1. calculate the difference of depositing $2000 every year
In year twenty you have,Originally Posted by shirel
$\displaystyle A_{20}=2000$
The next year you increase the amount by .03 thus,
$\displaystyle A_{21}=2000+(.03)2000=2000(1.03)$
The next year you increase the amount by .03 thus,
$\displaystyle A_{22}=2000(1.03)+2000(1.03)(.03)$=$\displaystyle 2000(1.03)(1.03)=2000(1.03)^2$
The next year you increase the amount by .03 thus,
$\displaystyle A_{23}=2000(1.03)^2+2000(.03)=2000(1.03)^3$
In general you have, $\displaystyle n\geq 20$
$\displaystyle A_{n}=2000(1.03)^{n-20}$
Thus, the amount you have at year 29 is,
$\displaystyle A_{29}=2000(1.03)^{9}\approx 2610$
Do not really understand what you are trying to say.
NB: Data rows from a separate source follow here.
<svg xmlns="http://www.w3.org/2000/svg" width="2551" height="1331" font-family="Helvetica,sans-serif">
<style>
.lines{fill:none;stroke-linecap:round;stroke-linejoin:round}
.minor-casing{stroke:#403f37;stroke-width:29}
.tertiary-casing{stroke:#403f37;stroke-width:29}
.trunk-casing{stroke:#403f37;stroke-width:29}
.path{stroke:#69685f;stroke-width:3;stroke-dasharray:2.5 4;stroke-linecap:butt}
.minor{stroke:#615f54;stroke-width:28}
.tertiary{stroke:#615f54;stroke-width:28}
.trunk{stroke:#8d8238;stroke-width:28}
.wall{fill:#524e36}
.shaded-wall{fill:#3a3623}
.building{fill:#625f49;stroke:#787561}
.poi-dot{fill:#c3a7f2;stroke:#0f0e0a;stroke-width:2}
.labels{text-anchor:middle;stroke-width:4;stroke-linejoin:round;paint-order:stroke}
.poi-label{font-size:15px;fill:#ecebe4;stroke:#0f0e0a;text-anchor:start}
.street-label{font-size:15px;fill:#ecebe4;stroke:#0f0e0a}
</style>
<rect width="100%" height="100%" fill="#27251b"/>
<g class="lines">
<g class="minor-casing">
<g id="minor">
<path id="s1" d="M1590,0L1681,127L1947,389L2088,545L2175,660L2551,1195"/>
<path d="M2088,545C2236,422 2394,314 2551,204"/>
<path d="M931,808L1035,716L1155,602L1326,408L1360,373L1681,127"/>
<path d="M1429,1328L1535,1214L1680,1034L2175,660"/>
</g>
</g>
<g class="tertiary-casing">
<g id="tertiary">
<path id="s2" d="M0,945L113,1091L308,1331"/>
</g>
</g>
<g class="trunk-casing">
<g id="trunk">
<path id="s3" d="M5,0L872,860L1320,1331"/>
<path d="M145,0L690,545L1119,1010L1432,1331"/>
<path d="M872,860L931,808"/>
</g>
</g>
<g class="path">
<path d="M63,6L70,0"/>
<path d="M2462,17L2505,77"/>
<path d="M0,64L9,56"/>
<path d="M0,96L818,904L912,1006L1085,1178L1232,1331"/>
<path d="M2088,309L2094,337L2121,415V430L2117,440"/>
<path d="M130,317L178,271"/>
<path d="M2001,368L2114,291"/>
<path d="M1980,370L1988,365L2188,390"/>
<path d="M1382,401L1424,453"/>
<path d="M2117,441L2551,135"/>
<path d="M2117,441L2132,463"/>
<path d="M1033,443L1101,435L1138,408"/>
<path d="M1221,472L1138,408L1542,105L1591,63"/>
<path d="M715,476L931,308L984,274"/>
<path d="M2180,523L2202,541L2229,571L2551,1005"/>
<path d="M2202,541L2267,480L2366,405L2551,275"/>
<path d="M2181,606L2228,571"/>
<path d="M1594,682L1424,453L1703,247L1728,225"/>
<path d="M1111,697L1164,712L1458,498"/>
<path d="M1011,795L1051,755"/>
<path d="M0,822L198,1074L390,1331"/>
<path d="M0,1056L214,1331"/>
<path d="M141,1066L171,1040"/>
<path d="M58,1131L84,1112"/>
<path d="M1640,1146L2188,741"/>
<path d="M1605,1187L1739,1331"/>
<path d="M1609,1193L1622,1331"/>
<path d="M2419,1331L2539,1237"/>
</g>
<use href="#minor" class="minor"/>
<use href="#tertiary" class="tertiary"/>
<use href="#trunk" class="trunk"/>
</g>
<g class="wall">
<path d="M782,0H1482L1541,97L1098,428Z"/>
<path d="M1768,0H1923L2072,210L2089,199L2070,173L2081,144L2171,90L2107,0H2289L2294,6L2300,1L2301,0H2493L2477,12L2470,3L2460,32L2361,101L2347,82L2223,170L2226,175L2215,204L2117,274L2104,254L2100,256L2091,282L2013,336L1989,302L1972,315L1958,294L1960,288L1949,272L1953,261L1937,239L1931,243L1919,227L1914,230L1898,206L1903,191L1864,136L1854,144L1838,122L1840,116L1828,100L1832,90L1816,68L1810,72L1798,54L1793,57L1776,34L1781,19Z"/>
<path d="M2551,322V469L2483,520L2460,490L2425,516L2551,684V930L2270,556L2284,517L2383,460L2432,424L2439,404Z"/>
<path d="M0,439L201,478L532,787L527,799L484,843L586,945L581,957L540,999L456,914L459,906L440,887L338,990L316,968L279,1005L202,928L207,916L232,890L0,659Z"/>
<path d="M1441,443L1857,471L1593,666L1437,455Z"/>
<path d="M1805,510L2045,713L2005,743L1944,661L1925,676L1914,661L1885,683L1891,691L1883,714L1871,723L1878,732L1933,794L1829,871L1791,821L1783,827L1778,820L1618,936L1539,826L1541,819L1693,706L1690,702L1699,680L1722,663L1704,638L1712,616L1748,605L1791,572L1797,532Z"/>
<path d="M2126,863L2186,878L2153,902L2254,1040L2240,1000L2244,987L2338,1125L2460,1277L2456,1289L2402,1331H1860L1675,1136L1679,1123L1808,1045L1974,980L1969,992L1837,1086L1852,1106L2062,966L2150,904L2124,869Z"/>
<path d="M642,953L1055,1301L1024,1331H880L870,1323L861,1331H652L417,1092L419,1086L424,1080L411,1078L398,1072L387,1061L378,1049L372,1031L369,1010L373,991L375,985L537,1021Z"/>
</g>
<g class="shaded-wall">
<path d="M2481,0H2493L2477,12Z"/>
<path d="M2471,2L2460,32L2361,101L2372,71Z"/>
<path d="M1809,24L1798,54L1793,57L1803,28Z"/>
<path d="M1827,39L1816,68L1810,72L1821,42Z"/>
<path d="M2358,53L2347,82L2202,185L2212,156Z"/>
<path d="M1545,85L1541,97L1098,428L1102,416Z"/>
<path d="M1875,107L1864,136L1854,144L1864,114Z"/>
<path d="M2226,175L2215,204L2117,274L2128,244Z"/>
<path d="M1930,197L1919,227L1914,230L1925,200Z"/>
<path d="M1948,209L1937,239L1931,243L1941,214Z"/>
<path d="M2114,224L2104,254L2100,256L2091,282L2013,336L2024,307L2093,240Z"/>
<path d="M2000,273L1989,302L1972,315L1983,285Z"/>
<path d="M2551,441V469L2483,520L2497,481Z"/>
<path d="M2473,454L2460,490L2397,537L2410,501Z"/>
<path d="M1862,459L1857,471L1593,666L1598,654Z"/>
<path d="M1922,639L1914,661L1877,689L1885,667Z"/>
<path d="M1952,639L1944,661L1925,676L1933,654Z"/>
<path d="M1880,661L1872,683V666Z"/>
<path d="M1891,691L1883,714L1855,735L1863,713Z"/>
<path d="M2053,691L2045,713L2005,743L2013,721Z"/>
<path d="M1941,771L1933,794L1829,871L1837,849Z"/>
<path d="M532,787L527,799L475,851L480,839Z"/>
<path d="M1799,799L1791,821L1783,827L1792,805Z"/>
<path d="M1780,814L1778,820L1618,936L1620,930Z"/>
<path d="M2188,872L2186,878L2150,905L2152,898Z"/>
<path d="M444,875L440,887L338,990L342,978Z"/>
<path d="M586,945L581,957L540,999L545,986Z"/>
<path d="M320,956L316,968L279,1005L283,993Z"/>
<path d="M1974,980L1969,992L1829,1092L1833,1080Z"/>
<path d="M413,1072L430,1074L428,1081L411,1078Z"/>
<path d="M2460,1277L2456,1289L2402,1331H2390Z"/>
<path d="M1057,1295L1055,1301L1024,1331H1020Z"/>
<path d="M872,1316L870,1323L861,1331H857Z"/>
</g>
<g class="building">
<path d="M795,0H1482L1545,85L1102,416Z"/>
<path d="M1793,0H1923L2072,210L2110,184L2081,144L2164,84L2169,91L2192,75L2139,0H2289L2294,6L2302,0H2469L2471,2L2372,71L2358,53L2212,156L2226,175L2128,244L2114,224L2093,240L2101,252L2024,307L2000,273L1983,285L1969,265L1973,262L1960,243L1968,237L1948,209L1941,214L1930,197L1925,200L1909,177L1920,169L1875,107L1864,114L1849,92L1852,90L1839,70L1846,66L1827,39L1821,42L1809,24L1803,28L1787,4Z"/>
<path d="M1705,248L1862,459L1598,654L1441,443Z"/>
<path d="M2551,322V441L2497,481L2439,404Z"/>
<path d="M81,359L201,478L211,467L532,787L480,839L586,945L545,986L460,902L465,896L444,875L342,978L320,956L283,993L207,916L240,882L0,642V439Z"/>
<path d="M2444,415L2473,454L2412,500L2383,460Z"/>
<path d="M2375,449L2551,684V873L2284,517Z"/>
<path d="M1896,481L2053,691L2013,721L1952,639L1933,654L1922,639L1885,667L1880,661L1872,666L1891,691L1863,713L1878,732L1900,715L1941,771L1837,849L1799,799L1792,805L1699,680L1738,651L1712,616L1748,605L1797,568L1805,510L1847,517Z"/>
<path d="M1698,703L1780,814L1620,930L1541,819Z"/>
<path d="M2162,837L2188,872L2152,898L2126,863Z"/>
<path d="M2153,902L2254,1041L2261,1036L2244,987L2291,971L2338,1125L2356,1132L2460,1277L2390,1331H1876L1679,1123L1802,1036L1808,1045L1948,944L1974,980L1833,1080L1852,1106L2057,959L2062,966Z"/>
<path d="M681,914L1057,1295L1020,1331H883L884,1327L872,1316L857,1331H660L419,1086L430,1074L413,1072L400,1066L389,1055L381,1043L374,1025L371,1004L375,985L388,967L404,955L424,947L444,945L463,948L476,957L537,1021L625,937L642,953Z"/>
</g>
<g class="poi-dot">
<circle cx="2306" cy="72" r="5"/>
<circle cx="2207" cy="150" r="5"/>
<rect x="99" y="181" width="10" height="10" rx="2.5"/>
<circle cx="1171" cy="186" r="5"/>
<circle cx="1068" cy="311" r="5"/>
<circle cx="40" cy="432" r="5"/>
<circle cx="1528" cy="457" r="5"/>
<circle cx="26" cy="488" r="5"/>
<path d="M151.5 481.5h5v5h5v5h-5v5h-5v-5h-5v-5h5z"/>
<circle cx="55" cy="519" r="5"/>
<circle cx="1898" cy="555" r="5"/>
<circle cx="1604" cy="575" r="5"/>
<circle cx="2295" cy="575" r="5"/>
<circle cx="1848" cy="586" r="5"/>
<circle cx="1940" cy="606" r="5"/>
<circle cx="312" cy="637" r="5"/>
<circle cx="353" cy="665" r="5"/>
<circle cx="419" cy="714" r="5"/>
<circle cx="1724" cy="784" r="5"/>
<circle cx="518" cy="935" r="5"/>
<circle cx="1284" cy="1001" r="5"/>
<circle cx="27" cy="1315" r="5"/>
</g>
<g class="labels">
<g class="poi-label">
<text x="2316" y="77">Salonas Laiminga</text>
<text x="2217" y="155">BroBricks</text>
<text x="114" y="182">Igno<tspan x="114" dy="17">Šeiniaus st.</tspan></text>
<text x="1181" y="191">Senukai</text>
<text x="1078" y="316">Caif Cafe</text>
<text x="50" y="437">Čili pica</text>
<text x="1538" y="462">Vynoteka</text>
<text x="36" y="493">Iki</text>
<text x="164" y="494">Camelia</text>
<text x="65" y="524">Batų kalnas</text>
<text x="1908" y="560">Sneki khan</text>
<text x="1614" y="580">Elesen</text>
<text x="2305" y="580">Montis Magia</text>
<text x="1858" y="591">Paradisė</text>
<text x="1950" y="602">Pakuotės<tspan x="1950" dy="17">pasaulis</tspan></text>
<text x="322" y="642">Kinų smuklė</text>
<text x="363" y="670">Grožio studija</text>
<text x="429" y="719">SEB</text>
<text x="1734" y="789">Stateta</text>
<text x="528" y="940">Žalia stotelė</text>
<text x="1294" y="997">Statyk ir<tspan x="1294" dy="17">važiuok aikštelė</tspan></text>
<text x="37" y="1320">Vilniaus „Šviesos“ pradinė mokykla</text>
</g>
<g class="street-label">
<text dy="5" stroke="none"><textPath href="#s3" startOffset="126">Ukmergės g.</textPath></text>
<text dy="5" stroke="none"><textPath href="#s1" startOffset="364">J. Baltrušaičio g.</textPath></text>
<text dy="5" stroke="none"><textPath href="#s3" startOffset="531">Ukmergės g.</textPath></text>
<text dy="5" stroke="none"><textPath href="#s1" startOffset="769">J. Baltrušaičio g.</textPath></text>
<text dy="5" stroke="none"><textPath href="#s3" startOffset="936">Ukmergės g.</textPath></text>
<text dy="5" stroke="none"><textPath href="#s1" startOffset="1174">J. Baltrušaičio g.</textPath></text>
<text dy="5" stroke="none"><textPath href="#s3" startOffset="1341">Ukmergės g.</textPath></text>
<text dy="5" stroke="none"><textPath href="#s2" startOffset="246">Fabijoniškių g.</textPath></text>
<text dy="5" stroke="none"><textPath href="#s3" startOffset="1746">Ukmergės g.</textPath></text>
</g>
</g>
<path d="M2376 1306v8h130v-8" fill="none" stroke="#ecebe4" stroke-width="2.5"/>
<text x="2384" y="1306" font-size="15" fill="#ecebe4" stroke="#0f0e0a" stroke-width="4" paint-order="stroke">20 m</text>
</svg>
Anyway Using the same technique I said above, you have after $\displaystyle n$ years,Originally Posted by shirel
$\displaystyle 2000(1.1)^n$ BUT each year you subtract 30 dollars thus, the actual amount after $\displaystyle n$ years is,
$\displaystyle 2000(1.1)^n-30n$ while the other one does not thus nothing is subtracted thus, $\displaystyle 2000(1.1)^n$ There difference is,
$\displaystyle 2000(1.1)^n-\left( 2000(1.1)^n-30n \right)$
Open parantheses,
$\displaystyle 2000(1.1)^n-2000(1.1)^n+30n=30n$
After forty year you have $\displaystyle 30(40)=1200$.
Thus, using the model which does not deduct payments you get 1200 more.